Kate Sheppard is a senior reporter and the environment and energy editor at the Huffington Post. She previously reported for Mother Jones, Grist, and the American Prospect. Her reporting has been recognized with awards from the Society of Environmental Journalists (SEJ), the Online News Association, and Planned Parenthood, and she is a board member of SEJ. She was raised on a vegetable farm in New Jersey but now calls Washington, DC, home.
Born in Bridgeport, Connecticut, nature writer Bill Sherwonit has called Alaska home since 1982. He has contributed essays and articles to a wide variety of newspapers, magazines, journals, and anthologies and is the author of more than a dozen books. His most recent books include Living with Wildness: An Alaskan Odyssey and Changing Paths: Travels and Meditations in Alaska’s Arctic Wilderness. A collection of his essays, Animal Stories: Encounters with Alaska’s Wildlife will be published in fall 2014. See www.billsherwonit.alaskawriters.com.
Rebecca Solnit is the author of fifteen books about environment, landscape, community, art, politics, hope, and memory, including The Faraway Nearby; A Paradise Built in Hell: The Extraordinary Communities That Arise in Disaster; A Field Guide to Getting Lost; Wanderlust: A History of Walking; and River of Shadows: Eadweard Muybridge and the Technological Wild West (for which she received a Guggenheim Fellowship, the National Book Critics Circle Award in criticism, and a Lannan Literary Award). A product of the California public education system from kindergarten to graduate school, she is a contributing editor to Harper’s Magazine and a frequent contributor to the political site Tomdispatch.com.
David Treuer is an Ojibwe from Leech Lake Reservation in northern Minnesota. He is the author of three novels, a book of criticism, and, most recently, a major work of nonfiction entitled Rez Life: An Indian’s Journey Through Reservation Life. His work has appeared in Harper’s Magazine, Esquire, Orion, the Washington Post, the New York Times, and the Los Angeles Times.

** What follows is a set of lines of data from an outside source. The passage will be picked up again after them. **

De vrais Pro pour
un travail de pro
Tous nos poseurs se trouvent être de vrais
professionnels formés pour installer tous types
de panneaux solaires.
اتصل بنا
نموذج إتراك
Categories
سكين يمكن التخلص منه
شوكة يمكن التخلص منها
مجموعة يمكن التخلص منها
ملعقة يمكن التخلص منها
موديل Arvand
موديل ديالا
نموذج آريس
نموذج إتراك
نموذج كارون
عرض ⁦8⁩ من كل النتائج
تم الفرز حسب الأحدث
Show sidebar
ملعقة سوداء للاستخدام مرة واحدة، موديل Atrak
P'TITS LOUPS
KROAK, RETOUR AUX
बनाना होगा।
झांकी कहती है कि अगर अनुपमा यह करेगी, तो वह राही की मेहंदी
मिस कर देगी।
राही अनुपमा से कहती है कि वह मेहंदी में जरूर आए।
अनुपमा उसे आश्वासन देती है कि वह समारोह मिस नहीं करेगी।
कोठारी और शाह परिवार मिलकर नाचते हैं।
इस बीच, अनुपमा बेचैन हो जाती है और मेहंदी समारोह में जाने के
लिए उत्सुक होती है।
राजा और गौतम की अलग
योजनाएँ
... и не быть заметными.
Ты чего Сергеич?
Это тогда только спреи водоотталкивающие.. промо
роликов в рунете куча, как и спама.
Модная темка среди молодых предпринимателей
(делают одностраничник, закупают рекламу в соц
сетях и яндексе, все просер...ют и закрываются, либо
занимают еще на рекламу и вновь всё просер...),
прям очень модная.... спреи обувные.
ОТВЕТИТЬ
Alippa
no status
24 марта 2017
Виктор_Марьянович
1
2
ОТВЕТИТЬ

Edward Osborne Wilson is generally recognized as one of the leading biologists in the world. He is acknowledged as the creator of two scientific disciplines (island biogeography and sociobiology), three unifying concepts for science and the humanities jointly (biophilia, biodiversity studies, and consilience), and one major technological advance in the study of global biodiversity (the Encyclopedia of Life). Among more than one hundred awards he has received worldwide are the U.S. National Medal of Science, the Crafoord Prize (the equivalent of the Nobel Prize, for ecology) of the Royal Swedish Academy of Sciences, and
the International Prize of Biology of Japan; in letters, he has received two Pulitzer prizes in nonfiction, the Nonino and Serono prizes of Italy, and the International Cosmos Prize of Japan. He is currently Honorary Curator in Entomology and University Research Professor Emeritus, Harvard University.
Carl Zimmer is a columnist for the New York Times and writes features and a blog for National Geographic. He is the author of twelve books, including Parasite Rex and Evolution: Making Sense of Life, a textbook he coauthored with the biologist Doug Emlen. He has won the American Association for the Advancement of Science Journalism Award three times and has also won the National Academies Communication Award. A lecturer at Yale University, Zimmer lives in Guilford, Connecticut, with his wife, Grace Zimmer, and their two daughters.